All numbers pale proportionately though, compared to the Jews. Approximately 6 million were gassed, shot, starved and sickened unto death, the majority at Auschwitz-Birkenau, Belzec, Chelmno, Treblinka and other factories of the Final Solution. The chance of being a surviving European Jew was only 33%; Polish Jew survival odds decreased to 10%; German Jews a microscopic 2%.

The Holocaust was a worst-of-the-worst case scenario - or was it? Truth is, it was preceded by 2,500 years of pogroms, exiles, massacres, diasporas, military defeats, ghettos, and routine humiliations. "Worst case scenarios" occur with such consistent regularity in Jewish history that they deserve, perhaps, reclassification as "probabilities."



Moving into the present era, we witness the leadership of Iran threatening Israel with vows to: "eliminate this disgraceful stain," "the stinking corpse of the usurping and fake Israeli regime," "this germ of corruption will be wiped off," "like a cancer cell that spreads… [Israel]must be removed from the body." Many observers laugh off these genocidal howls as mere "posturing," but is their dismissal just an optimist's desire for positive scenarios?
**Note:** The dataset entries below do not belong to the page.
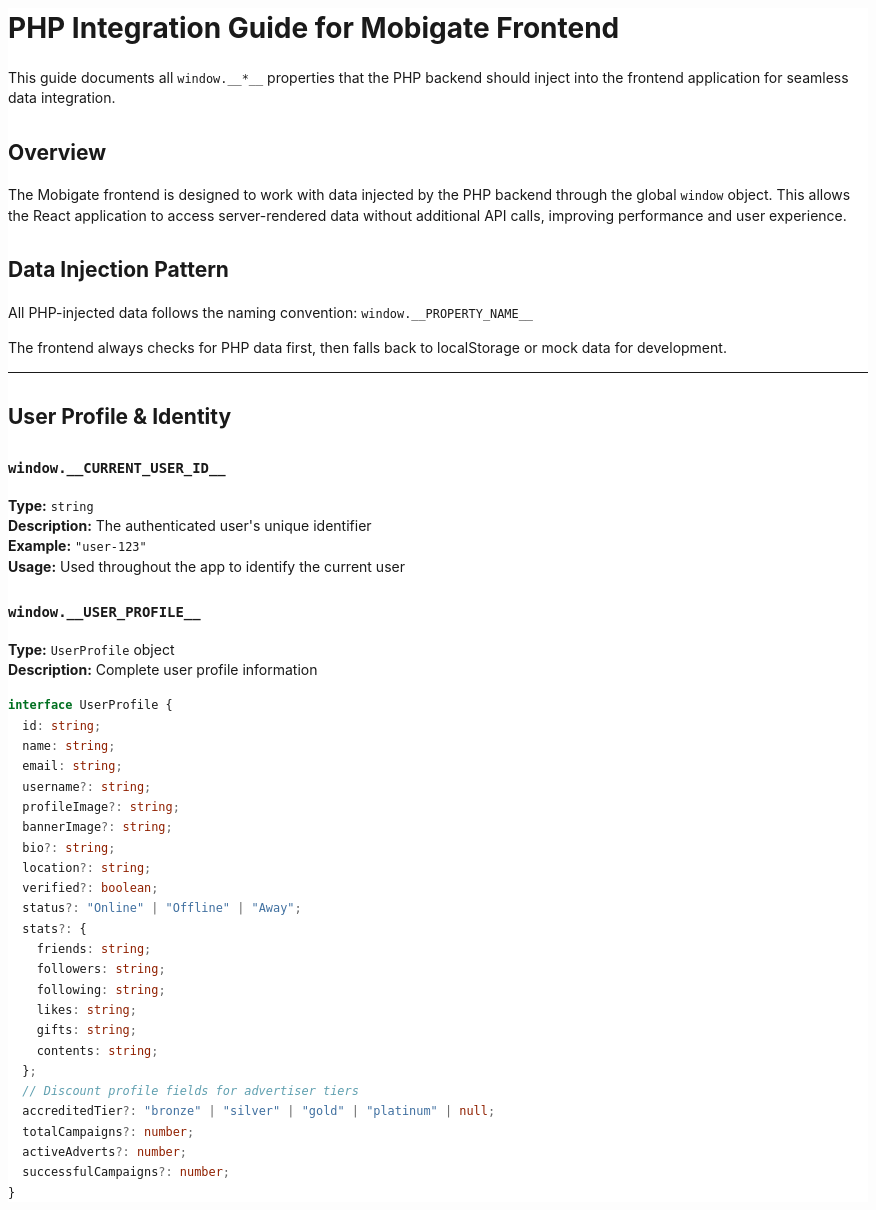 # PHP Integration Guide for Mobigate Frontend

This guide documents all `window.__*__` properties that the PHP backend should inject into the frontend application for seamless data integration.

## Overview

The Mobigate frontend is designed to work with data injected by the PHP backend through the global `window` object. This allows the React application to access server-rendered data without additional API calls, improving performance and user experience.

## Data Injection Pattern

All PHP-injected data follows the naming convention: `window.__PROPERTY_NAME__`

The frontend always checks for PHP data first, then falls back to localStorage or mock data for development.

---

## User Profile & Identity

### `window.__CURRENT_USER_ID__`
**Type:** `string`  
**Description:** The authenticated user's unique identifier  
**Example:** `"user-123"`  
**Usage:** Used throughout the app to identify the current user

### `window.__USER_PROFILE__`
**Type:** `UserProfile` object  
**Description:** Complete user profile information

```typescript
interface UserProfile {
  id: string;
  name: string;
  email: string;
  username?: string;
  profileImage?: string;
  bannerImage?: string;
  bio?: string;
  location?: string;
  verified?: boolean;
  status?: "Online" | "Offline" | "Away";
  stats?: {
    friends: string;
    followers: string;
    following: string;
    likes: string;
    gifts: string;
    contents: string;
  };
  // Discount profile fields for advertiser tiers
  accreditedTier?: "bronze" | "silver" | "gold" | "platinum" | null;
  totalCampaigns?: number;
  activeAdverts?: number;
  successfulCampaigns?: number;
}
```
Remember Neville Chamberlain. His optimism was an ostrich-head-in-the-sand aversion to evil's potentiality.

Perhaps that's why the foreign policy of Israel seems compelled to elevate "worst-case scenarios" into the categories of "distinct possibility" or "probable likelihood." Scaruffi's opinion that Iran never "had any intention of destroying Israel" isn't convincing to concentration camp survivors because they've already endured unforeseen attacks on their existence, with the most ruthless machinery.

Anne Frank was a smart little girl, living in one of the world's most tolerant cities, with well-connected parents. Her future? Hiding, hunted, transported, weakened, emaciated, slain by epidemic typhus at 15.

Scaruffi's prediction could be Chamberlain-esque in it's naivete. No one knows the future. History has dealt surprising calamities to the people of Israel, and it's logical they'd be alarmed by a nuclear Iran. Would Iran seek to annihilate Israel? Scaruffi says no. But in Israel there are numbers tattooed on forearms that remind us… the most horrible scenarios are possible.